Dolphins shout to each other over loud noises
Many animals rely on sounds to communicate; but we invade their habitats we generally make a noise, which has the potential to be highly disruptive, particularly in habitats like the oceans where sounds travel a very long way. To find out how animals are affected and to what extent they can compensate, a team at Florida’s Dolphin Research Centre watched as pairs of dolphins were tasked with pressing buttons at either end of their lagoon within a second of each other to get a reward. The animals had to “talk” to each other underwater to coordinate their button pushes, and the team recorded these vocalisations to see how the animals responded as the task was made more and more difficult by playing noises from an underwater speaker. The dolphins upped their game, “shouting” to overcome the din and turning to face each other underwater, but their success rate still dropped significantly as Will Tingle heard from Bristol University’s Pernille Sørensen…
Pernille - Before diving into the study, what we already knew from studies on wild animals was that animals are able to compensate for noise by using different strategies to accommodate for noise. However, up until now, we've only looked at this at the individual level, whereas what we wanted to investigate was how noise impacts animals working together And basically look at the whole communication network. Is a receiver able to receive the sound from a sender when noise is impacting them? So we set up to test this with the dolphins and what we found, what they tried to compensate by both increasing the loudness of their sounds and they also increased the duration of their calls. But despite the use of these compensatory mechanisms, we still saw that they were less successful in performing this cooperative task. All of these different noise treatments that we exposed them to actually all impacted the dolphins ability to communicate during this task a little bit. It was kind of like the higher the noise got, the more they were impacted. So we saw the biggest difficulties for the dolphins in the very high noise treatment, but also in the high noise treatment tasks.

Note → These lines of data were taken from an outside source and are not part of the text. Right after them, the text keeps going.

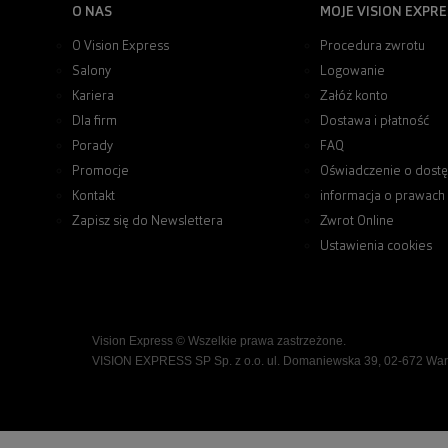
O NAS
MOJE VISION EXPRE
O Vision Express
Procedura zwrotu
Salony
Logowanie
Kariera
Załóż konto
Dla firm
Dostawa i płatność
Porady
FAQ
Promocje
Oświadczenie o dostę
Kontakt
informacja o prawach
Zapisz się do Newslettera
Zwrot Online
Ustawienia cookies
Vision Express © Wszelkie prawa zastrzeżone.
VISION EXPRESS SP Sp. z o.o. ul. Domaniewska 39, 02-672 Wa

Will - To bring this out into the wider world. Globally speaking, there's a huge number of marine vessels and boats in the world. Some estimates put them at 3 million pleasure vehicles and all these boats on the water have an effect on cetaceans like whales and dolphins in that it's a very loud noise for them. So there are dolphins and whales out there that perhaps are trying to communicate but are being blocked off, particularly in heavy shipping routes by these loud noises being made by marine vessels. So does this study have ramifications for wild species as the number of marine vessels continues to increase?
Pernille - Yes, I think it could definitely have implications for wild animals. Our findings clearly highlight that we need to account for how noise may affect animals that work together in the wild. So up until now, what we have known a lot about is that lots of animals throughout both marine and terrestrial habitats are able to perform these compensatory mechanisms in response to noise. But what we didn't know was how well those compensatory mechanisms actually worked. So this is what our study really shows, that it does have an effect of animals working together and they are less successful when noise is present. And because cooperation is common, not only in dolphins, if noise directly makes animals in the wild less efficient at working together, such as when they're performing, for example cooperative foraging, then this could really have important negative consequences not only for the individual but even at a population level.
Will - I spoke to someone on another dolphin study recently who said that the degradation of dolphin habitat would cause a reduction in the complexity of dolphin behaviour as they have less time to interact socially if they need to spend more time finding food. Language is a very complex behavior. So could we see the same thing happening here in parts of the ocean with an increased volume?
Pernille - I think that's a really interesting thought. Especially, you know, you can imagine even with us, if we are trying to communicate something to friends in a noisy environment. We might think that okay, actually maybe I need to reduce the complexity of this message because otherwise they won't understand what I'm saying. So I think that's a very interesting thought that maybe animals in the wild might similarly have to reduce the complexity of the message that they're sending on to friends in the environment simply because they cannot get the message through if they don't. I don't know if that's gonna happen, but you could imagine that there might definitely be a change in how animals work together and they need to adapt in order to continue doing these behaviors.
Will - Obviously dolphins have a complex language, but do you think there are other organisms that potentially might suffer the same consequences?
Pernille - Yeah, absolutely. Within marine mammals, we definitely see cooperative behavior across different marine mammal species. But a lot of studies have also focused on songbirds and we know that birds that live closer to very busy roads do actually call louder in order to hear each other there compared to the same species further into the woods or forest where they're not disturbed in the same way. They already show this kind of compensatory mechanism. So yes, absolutely. Other animals that are trying to work together in certain ways. I'm sure we would be able to find evidence that they would also be having issues like we see it with the dolphins.